Required action. Whenever a line in this data holds the word "Wanick", report that line in full.

(Stored dataset items)
□ □ □

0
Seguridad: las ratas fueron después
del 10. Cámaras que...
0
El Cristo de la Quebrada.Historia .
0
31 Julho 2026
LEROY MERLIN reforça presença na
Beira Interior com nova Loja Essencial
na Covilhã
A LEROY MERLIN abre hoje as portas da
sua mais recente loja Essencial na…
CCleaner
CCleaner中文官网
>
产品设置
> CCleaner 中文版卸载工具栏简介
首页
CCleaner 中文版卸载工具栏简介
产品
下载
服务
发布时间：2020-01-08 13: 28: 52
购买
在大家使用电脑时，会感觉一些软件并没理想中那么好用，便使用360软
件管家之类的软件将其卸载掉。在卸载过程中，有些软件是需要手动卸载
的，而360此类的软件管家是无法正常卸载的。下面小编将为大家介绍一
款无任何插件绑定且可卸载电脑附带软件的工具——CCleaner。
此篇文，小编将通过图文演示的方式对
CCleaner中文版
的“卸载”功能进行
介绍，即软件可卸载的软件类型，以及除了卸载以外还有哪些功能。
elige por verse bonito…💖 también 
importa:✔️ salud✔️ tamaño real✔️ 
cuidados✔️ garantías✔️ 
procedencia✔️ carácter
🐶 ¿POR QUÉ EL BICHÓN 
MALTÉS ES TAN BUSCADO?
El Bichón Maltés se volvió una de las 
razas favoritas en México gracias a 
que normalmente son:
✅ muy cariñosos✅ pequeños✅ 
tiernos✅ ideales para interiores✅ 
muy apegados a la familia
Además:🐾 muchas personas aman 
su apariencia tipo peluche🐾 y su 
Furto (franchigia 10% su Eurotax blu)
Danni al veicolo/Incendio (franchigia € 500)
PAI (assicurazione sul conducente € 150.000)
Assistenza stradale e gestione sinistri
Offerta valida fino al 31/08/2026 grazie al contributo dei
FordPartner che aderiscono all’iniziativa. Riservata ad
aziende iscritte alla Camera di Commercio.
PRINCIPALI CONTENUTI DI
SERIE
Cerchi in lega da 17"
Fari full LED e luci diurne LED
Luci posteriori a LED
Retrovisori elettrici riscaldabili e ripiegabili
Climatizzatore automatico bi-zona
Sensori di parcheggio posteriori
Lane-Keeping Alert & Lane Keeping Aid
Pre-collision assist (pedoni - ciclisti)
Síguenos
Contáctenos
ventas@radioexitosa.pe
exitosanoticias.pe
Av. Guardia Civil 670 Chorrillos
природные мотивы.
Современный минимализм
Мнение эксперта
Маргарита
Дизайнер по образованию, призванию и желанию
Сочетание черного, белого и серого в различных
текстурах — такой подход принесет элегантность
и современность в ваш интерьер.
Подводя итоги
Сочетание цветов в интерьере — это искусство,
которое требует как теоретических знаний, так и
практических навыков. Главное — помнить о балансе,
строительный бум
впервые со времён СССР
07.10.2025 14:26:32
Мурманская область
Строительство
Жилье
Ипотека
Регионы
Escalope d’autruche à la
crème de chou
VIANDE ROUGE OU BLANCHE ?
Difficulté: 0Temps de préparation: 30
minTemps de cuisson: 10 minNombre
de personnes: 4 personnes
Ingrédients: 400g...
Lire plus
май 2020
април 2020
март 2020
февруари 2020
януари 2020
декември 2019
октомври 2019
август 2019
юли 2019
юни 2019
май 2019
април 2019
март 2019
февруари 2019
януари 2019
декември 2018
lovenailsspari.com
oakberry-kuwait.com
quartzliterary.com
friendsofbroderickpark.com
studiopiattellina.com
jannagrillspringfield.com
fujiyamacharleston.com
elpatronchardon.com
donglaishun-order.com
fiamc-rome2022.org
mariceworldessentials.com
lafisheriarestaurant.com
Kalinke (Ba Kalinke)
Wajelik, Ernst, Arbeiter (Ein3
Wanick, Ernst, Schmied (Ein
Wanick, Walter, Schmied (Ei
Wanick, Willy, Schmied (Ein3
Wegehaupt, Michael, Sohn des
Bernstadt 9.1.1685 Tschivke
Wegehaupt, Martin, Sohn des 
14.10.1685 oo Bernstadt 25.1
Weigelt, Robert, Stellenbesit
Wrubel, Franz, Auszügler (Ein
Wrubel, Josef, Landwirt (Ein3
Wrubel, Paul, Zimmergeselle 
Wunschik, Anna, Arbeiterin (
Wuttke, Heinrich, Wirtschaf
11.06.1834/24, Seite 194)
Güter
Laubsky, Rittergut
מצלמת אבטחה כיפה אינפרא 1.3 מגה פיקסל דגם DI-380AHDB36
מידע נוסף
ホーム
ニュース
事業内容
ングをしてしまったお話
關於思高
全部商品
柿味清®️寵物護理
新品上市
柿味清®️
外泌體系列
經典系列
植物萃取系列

□ □ □

Answer to the problem.
Wanick, Ernst, Schmied (Ein
Wanick, Walter, Schmied (Ei
Wanick, Willy, Schmied (Ein3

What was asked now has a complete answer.